### What the exercise asks
Each of the lines below must be restated exactly.

#### Excerpted records

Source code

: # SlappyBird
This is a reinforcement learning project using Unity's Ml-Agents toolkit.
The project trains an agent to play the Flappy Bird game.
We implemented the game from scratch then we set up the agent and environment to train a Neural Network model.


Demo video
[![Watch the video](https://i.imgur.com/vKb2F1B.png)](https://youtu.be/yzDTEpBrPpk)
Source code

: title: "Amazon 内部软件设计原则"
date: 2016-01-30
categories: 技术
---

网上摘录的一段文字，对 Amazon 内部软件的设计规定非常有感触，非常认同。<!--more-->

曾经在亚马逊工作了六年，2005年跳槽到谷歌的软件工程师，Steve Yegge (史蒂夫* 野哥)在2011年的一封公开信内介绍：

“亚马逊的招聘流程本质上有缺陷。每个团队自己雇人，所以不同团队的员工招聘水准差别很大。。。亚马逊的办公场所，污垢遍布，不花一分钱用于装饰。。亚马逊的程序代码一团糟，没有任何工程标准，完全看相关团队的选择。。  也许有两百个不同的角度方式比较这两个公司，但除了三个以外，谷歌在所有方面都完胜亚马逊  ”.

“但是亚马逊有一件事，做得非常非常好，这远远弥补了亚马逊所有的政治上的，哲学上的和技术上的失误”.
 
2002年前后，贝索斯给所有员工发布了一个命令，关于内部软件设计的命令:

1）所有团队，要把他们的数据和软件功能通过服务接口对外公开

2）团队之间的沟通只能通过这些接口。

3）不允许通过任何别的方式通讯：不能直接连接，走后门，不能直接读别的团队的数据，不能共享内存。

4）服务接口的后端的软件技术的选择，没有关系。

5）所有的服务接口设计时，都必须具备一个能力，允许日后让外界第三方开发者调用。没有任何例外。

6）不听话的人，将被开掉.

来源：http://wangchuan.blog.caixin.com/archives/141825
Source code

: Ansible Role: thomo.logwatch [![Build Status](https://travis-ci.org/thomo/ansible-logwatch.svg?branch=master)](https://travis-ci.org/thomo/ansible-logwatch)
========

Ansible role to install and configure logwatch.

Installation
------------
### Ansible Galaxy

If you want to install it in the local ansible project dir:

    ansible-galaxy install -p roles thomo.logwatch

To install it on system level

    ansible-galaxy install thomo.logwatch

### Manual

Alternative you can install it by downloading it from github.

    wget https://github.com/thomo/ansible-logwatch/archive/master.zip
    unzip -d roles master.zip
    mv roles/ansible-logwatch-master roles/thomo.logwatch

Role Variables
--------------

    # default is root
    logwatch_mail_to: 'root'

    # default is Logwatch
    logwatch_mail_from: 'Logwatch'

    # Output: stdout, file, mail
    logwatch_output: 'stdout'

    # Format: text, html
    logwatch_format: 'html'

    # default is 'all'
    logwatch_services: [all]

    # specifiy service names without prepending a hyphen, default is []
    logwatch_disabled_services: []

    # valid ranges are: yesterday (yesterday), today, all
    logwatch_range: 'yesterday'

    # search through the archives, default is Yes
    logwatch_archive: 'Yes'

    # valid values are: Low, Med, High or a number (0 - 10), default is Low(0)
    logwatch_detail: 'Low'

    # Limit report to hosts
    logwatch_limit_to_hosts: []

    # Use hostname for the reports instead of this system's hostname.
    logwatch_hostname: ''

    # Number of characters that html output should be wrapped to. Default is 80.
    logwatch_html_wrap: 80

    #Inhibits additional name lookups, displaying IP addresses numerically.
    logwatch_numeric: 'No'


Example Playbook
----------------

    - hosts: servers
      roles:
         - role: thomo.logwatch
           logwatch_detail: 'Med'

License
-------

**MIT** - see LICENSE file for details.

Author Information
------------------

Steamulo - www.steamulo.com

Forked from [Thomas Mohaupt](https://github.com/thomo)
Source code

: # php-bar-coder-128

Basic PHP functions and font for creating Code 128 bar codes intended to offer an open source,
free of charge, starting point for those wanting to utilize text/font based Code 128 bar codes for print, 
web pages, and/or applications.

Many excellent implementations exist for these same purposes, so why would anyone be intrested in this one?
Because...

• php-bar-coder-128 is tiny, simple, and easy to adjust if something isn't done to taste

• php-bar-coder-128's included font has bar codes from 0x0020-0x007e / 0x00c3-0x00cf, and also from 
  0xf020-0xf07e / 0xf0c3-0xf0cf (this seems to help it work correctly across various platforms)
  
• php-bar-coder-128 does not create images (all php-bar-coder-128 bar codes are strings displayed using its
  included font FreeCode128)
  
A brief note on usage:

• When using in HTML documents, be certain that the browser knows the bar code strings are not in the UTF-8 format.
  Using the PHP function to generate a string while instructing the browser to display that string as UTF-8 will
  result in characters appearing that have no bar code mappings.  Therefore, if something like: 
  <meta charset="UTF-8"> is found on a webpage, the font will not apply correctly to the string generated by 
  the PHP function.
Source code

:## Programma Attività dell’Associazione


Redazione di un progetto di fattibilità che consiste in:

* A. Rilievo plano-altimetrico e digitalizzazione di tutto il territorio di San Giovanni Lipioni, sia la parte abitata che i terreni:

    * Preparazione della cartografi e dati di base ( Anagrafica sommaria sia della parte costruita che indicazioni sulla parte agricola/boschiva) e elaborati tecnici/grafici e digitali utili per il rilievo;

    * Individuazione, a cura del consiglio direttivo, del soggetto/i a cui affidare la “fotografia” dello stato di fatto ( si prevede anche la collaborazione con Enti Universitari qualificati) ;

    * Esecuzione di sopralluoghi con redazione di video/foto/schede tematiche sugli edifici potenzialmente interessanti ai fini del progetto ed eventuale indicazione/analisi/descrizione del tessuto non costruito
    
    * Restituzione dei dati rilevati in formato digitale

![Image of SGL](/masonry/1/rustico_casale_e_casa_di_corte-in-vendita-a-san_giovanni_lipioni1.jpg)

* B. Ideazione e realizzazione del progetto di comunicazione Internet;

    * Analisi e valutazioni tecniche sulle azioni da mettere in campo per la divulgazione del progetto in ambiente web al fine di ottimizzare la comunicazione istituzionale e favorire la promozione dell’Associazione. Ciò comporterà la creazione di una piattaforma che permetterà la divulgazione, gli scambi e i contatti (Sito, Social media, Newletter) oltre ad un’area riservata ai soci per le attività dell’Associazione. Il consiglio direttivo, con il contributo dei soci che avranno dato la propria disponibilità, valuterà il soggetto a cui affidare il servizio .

########

### Response box
Source code

: # SlappyBird
This is a reinforcement learning project using Unity's Ml-Agents toolkit.
The project trains an agent to play the Flappy Bird game.
We implemented the game from scratch then we set up the agent and environment to train a Neural Network model.


Demo video
[![Watch the video](https://i.imgur.com/vKb2F1B.png)](https://youtu.be/yzDTEpBrPpk)
Source code

: title: "Amazon 内部软件设计原则"
date: 2016-01-30
categories: 技术
---

网上摘录的一段文字，对 Amazon 内部软件的设计规定非常有感触，非常认同。<!--more-->

曾经在亚马逊工作了六年，2005年跳槽到谷歌的软件工程师，Steve Yegge (史蒂夫* 野哥)在2011年的一封公开信内介绍：

“亚马逊的招聘流程本质上有缺陷。每个团队自己雇人，所以不同团队的员工招聘水准差别很大。。。亚马逊的办公场所，污垢遍布，不花一分钱用于装饰。。亚马逊的程序代码一团糟，没有任何工程标准，完全看相关团队的选择。。  也许有两百个不同的角度方式比较这两个公司，但除了三个以外，谷歌在所有方面都完胜亚马逊  ”.

“但是亚马逊有一件事，做得非常非常好，这远远弥补了亚马逊所有的政治上的，哲学上的和技术上的失误”.
 
2002年前后，贝索斯给所有员工发布了一个命令，关于内部软件设计的命令:

1）所有团队，要把他们的数据和软件功能通过服务接口对外公开

2）团队之间的沟通只能通过这些接口。

3）不允许通过任何别的方式通讯：不能直接连接，走后门，不能直接读别的团队的数据，不能共享内存。

4）服务接口的后端的软件技术的选择，没有关系。

5）所有的服务接口设计时，都必须具备一个能力，允许日后让外界第三方开发者调用。没有任何例外。

6）不听话的人，将被开掉.

来源：http://wangchuan.blog.caixin.com/archives/141825
Source code

: Ansible Role: thomo.logwatch [![Build Status](https://travis-ci.org/thomo/ansible-logwatch.svg?branch=master)](https://travis-ci.org/thomo/ansible-logwatch)
========

Ansible role to install and configure logwatch.

Installation
------------
### Ansible Galaxy

If you want to install it in the local ansible project dir:

    ansible-galaxy install -p roles thomo.logwatch

To install it on system level

    ansible-galaxy install thomo.logwatch

### Manual

Alternative you can install it by downloading it from github.

    wget https://github.com/thomo/ansible-logwatch/archive/master.zip
    unzip -d roles master.zip
    mv roles/ansible-logwatch-master roles/thomo.logwatch

Role Variables
--------------

    # default is root
    logwatch_mail_to: 'root'

    # default is Logwatch
    logwatch_mail_from: 'Logwatch'

    # Output: stdout, file, mail
    logwatch_output: 'stdout'

    # Format: text, html
    logwatch_format: 'html'

    # default is 'all'
    logwatch_services: [all]

    # specifiy service names without prepending a hyphen, default is []
    logwatch_disabled_services: []

    # valid ranges are: yesterday (yesterday), today, all
    logwatch_range: 'yesterday'

    # search through the archives, default is Yes
    logwatch_archive: 'Yes'

    # valid values are: Low, Med, High or a number (0 - 10), default is Low(0)
    logwatch_detail: 'Low'

    # Limit report to hosts
    logwatch_limit_to_hosts: []

    # Use hostname for the reports instead of this system's hostname.
    logwatch_hostname: ''

    # Number of characters that html output should be wrapped to. Default is 80.
    logwatch_html_wrap: 80

    #Inhibits additional name lookups, displaying IP addresses numerically.
    logwatch_numeric: 'No'


Example Playbook
----------------

    - hosts: servers
      roles:
         - role: thomo.logwatch
           logwatch_detail: 'Med'

License
-------

**MIT** - see LICENSE file for details.

Author Information
------------------

Steamulo - www.steamulo.com

Forked from [Thomas Mohaupt](https://github.com/thomo)
Source code

: # php-bar-coder-128

Basic PHP functions and font for creating Code 128 bar codes intended to offer an open source,
free of charge, starting point for those wanting to utilize text/font based Code 128 bar codes for print, 
web pages, and/or applications.

Many excellent implementations exist for these same purposes, so why would anyone be intrested in this one?
Because...

• php-bar-coder-128 is tiny, simple, and easy to adjust if something isn't done to taste

• php-bar-coder-128's included font has bar codes from 0x0020-0x007e / 0x00c3-0x00cf, and also from 
  0xf020-0xf07e / 0xf0c3-0xf0cf (this seems to help it work correctly across various platforms)
  
• php-bar-coder-128 does not create images (all php-bar-coder-128 bar codes are strings displayed using its
  included font FreeCode128)
  
A brief note on usage:

• When using in HTML documents, be certain that the browser knows the bar code strings are not in the UTF-8 format.
  Using the PHP function to generate a string while instructing the browser to display that string as UTF-8 will
  result in characters appearing that have no bar code mappings.  Therefore, if something like: 
  <meta charset="UTF-8"> is found on a webpage, the font will not apply correctly to the string generated by 
  the PHP function.
Source code

:## Programma Attività dell’Associazione


Redazione di un progetto di fattibilità che consiste in:

* A. Rilievo plano-altimetrico e digitalizzazione di tutto il territorio di San Giovanni Lipioni, sia la parte abitata che i terreni:

    * Preparazione della cartografi e dati di base ( Anagrafica sommaria sia della parte costruita che indicazioni sulla parte agricola/boschiva) e elaborati tecnici/grafici e digitali utili per il rilievo;

    * Individuazione, a cura del consiglio direttivo, del soggetto/i a cui affidare la “fotografia” dello stato di fatto ( si prevede anche la collaborazione con Enti Universitari qualificati) ;

    * Esecuzione di sopralluoghi con redazione di video/foto/schede tematiche sugli edifici potenzialmente interessanti ai fini del progetto ed eventuale indicazione/analisi/descrizione del tessuto non costruito
    
    * Restituzione dei dati rilevati in formato digitale

![Image of SGL](/masonry/1/rustico_casale_e_casa_di_corte-in-vendita-a-san_giovanni_lipioni1.jpg)

* B. Ideazione e realizzazione del progetto di comunicazione Internet;

    * Analisi e valutazioni tecniche sulle azioni da mettere in campo per la divulgazione del progetto in ambiente web al fine di ottimizzare la comunicazione istituzionale e favorire la promozione dell’Associazione. Ciò comporterà la creazione di una piattaforma che permetterà la divulgazione, gli scambi e i contatti (Sito, Social media, Newletter) oltre ad un’area riservata ai soci per le attività dell’Associazione. Il consiglio direttivo, con il contributo dei soci che avranno dato la propria disponibilità, valuterà il soggetto a cui affidare il servizio .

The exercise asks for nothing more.